— WORK ORDER 1 —
Transcribe the blog post about encrypted flash drives, starting at "Posts Tagged ‘encryption’" and ending at "picks it up.".
— WORK ORDER 2 —
Answer these questions from the blog post about encrypted flash drives:
(a) How much did the writer have in expiring gift cards?
(b) Where does the writer store the password to the disk image?
(c) How much data can the sparse bundle made by the command hold?
— WORK ORDER 3 —
Take the blog post about encrypted flash drives further, picking up right after its last line.

— PROVIDED TEXT —
((

Posts Tagged ‘encryption’

Secure Portable Flash Drives with Mac OS X

KeychainI had $15 in expiring gift cards from when I bought my new TV, so I decided to pick up an inexpensive 2gig Flash drive online.

To increase my peace of mind, I decided to store everything important to me in an encrypted disk image on the device. I used the same method I use to create a FileVault image, and then just moved the image file over to the flash disk.

I’ve been really happy with the performance, and it’s great know that WHEN I lose this tiny thing, none of my private and very sensitive information will be accessible to whoever picks it up.

In addition, there’s really no additional barriers to using this encrypted disk image. I store the password to the disk image in my Keychain, and it’s also encrypted with the FileVault Master certificate as an added layer of protection against forgetting my password.

Sparsebundle Password

Finally, even though the following command creates a sparse bundle capable of storing 300 Gigs of data, the Finder will realize the image file lives on a 2 Gig flash drive, and will only display the free space available on the “parent” filesystem.

The command to create the Leopard-only disk image is:

umask 077
export NAME="secure"

))

— DATASET —
((

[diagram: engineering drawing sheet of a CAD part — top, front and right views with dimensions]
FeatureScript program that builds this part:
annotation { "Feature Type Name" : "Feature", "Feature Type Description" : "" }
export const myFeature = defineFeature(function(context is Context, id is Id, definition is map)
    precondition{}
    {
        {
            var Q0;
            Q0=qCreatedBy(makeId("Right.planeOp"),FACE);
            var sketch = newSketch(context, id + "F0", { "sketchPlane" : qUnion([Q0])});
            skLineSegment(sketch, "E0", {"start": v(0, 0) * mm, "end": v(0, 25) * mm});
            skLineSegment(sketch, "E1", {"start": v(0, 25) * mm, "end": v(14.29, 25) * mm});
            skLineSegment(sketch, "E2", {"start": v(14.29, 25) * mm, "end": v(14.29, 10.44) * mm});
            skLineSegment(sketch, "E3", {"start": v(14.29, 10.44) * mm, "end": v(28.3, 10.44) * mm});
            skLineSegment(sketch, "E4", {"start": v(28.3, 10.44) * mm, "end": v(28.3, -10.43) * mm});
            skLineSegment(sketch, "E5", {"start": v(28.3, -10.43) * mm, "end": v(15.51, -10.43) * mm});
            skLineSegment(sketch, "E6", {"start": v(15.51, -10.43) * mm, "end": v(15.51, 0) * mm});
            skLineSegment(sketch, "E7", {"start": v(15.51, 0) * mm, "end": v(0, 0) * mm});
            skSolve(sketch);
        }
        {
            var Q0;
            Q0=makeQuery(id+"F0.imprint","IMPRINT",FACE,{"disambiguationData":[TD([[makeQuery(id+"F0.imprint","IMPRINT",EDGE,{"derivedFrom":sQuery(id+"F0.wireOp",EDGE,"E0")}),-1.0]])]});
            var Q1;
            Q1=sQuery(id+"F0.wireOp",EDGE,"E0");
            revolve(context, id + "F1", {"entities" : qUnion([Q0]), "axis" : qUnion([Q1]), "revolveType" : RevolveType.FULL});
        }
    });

))

— ANSWER BOX 1 —
Posts Tagged ‘encryption’

Secure Portable Flash Drives with Mac OS X

KeychainI had $15 in expiring gift cards from when I bought my new TV, so I decided to pick up an inexpensive 2gig Flash drive online.

To increase my peace of mind, I decided to store everything important to me in an encrypted disk image on the device. I used the same method I use to create a FileVault image, and then just moved the image file over to the flash disk.

I’ve been really happy with the performance, and it’s great know that WHEN I lose this tiny thing, none of my private and very sensitive information will be accessible to whoever picks it up.

— ANSWER BOX 2 —
(a) $15
(b) In the Keychain
(c) 300 Gigs

— ANSWER BOX 3 —
hdiutil create -size 300g \
    -encryption -agentpass \
    -mode 0700 \
    -fs "HFS+J" \
    -type SPARSEBUNDLE \
    -layout SPUD \
    -volname "$NAME" \
    "$NAME".sparsebundle;
 

Manually Migrate Tiger FileVault sparseimage to Leopard FileVault sparsebundle

So I’m finally running Mac OS X 10.5 Leopard on my portable. I’ve decided to migrate to the new sparsebundle style FileVault image, and here’s how I did it:

First, make sure you’ve created a FileVault master certificate by setting a master password in the Security preference pane.

Manually create the sparse bundle:

umask 077
export NAME="mccune"
hdiutil create -size 300g \
  -encryption -agentpass \
  -certificate /Library/Keychains/FileVaultMaster.cer \
  -uid 502 -gid 20 -mode 0700 \
  -fs "HFS+J" \
  -type SPARSEBUNDLE \
  -layout SPUD \
  -volname "$NAME" \
  "$NAME".sparsebundle;
chown -R "$NAME":staff "$NAME".sparsebundle

Make sure to set the password on the disk image the same as the password used with the user account, otherwise the system won’t be able to decrypt the image from the loginwindow.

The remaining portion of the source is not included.